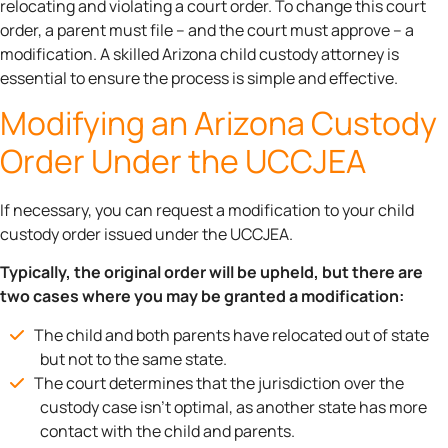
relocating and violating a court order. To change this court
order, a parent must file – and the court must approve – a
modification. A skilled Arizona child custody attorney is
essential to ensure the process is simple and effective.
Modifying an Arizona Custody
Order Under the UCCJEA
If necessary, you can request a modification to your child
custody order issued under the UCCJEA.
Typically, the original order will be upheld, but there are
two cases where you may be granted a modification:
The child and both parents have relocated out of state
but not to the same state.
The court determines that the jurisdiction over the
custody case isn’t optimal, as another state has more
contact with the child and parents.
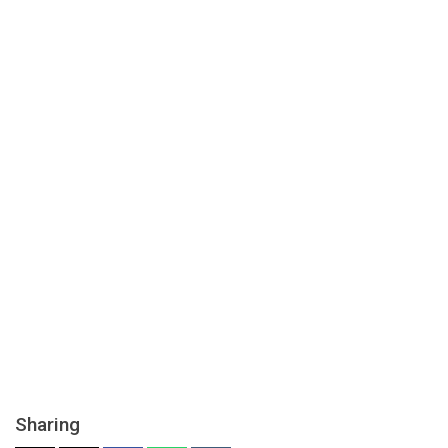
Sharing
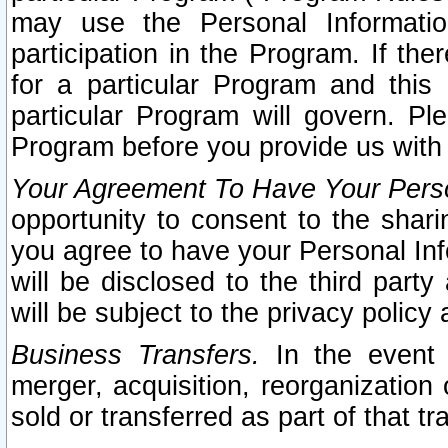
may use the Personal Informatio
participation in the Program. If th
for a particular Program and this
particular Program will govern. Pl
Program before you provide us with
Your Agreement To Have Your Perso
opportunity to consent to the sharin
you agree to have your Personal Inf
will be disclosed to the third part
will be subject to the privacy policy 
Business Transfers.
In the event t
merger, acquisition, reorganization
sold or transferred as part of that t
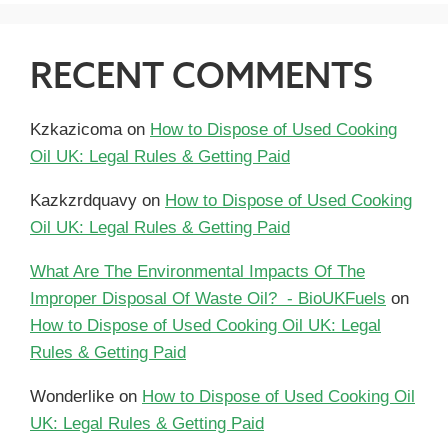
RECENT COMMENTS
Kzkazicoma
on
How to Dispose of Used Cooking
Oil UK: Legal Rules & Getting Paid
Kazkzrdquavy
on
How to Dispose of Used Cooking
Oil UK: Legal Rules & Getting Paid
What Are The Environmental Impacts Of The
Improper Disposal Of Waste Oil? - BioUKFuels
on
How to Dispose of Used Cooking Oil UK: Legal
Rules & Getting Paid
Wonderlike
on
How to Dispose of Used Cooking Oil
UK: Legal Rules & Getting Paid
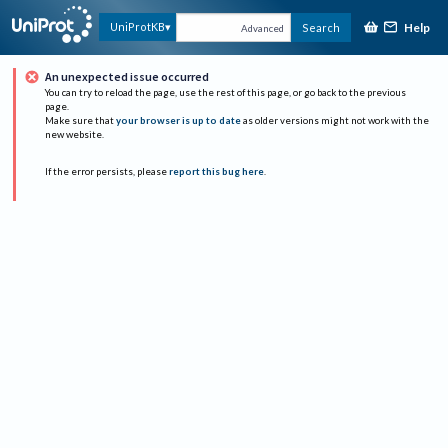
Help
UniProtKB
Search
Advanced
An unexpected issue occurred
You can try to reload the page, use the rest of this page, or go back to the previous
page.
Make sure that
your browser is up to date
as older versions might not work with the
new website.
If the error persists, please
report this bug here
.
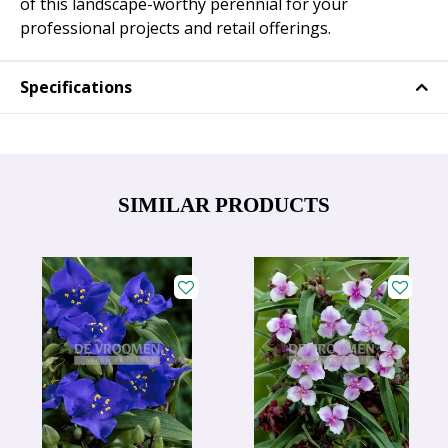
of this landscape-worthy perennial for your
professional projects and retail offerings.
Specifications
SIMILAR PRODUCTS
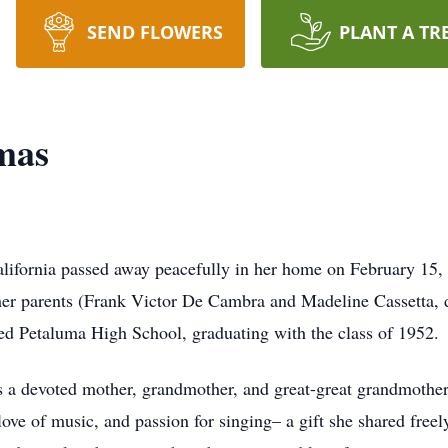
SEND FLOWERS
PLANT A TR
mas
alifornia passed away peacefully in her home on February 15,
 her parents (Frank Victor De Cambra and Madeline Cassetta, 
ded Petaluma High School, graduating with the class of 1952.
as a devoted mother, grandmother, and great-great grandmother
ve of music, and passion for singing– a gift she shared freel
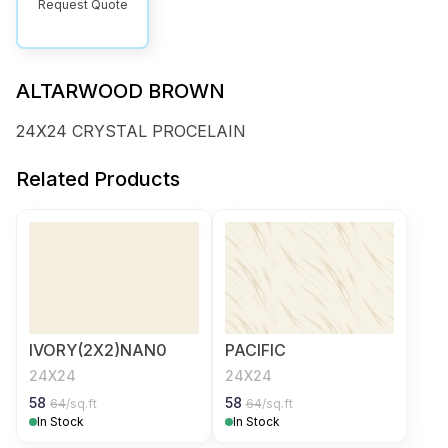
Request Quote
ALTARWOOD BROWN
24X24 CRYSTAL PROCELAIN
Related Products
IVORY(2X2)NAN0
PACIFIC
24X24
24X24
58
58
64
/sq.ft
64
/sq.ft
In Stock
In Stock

• **Exercise objective**
Copy the entries from the very first line down to and including the line containing "sold or transferred as part of that t", changing each "modification" to "amendment" and keeping everything else the same. Omit the pictures.

• **The answer**
relocating and violating a court order. To change this court
order, a parent must file – and the court must approve – a
amendment. A skilled Arizona child custody attorney is
essential to ensure the process is simple and effective.
Modifying an Arizona Custody
Order Under the UCCJEA
If necessary, you can request a amendment to your child
custody order issued under the UCCJEA.
Typically, the original order will be upheld, but there are
two cases where you may be granted a amendment:
The child and both parents have relocated out of state
but not to the same state.
The court determines that the jurisdiction over the
custody case isn’t optimal, as another state has more
contact with the child and parents.
Sharing
may use the Personal Informatio
participation in the Program. If th
for a particular Program and this
particular Program will govern. Pl
Program before you provide us with
Your Agreement To Have Your Perso
opportunity to consent to the sharin
you agree to have your Personal Inf
will be disclosed to the third part
will be subject to the privacy policy 
Business Transfers.
In the event t
merger, acquisition, reorganization
sold or transferred as part of that t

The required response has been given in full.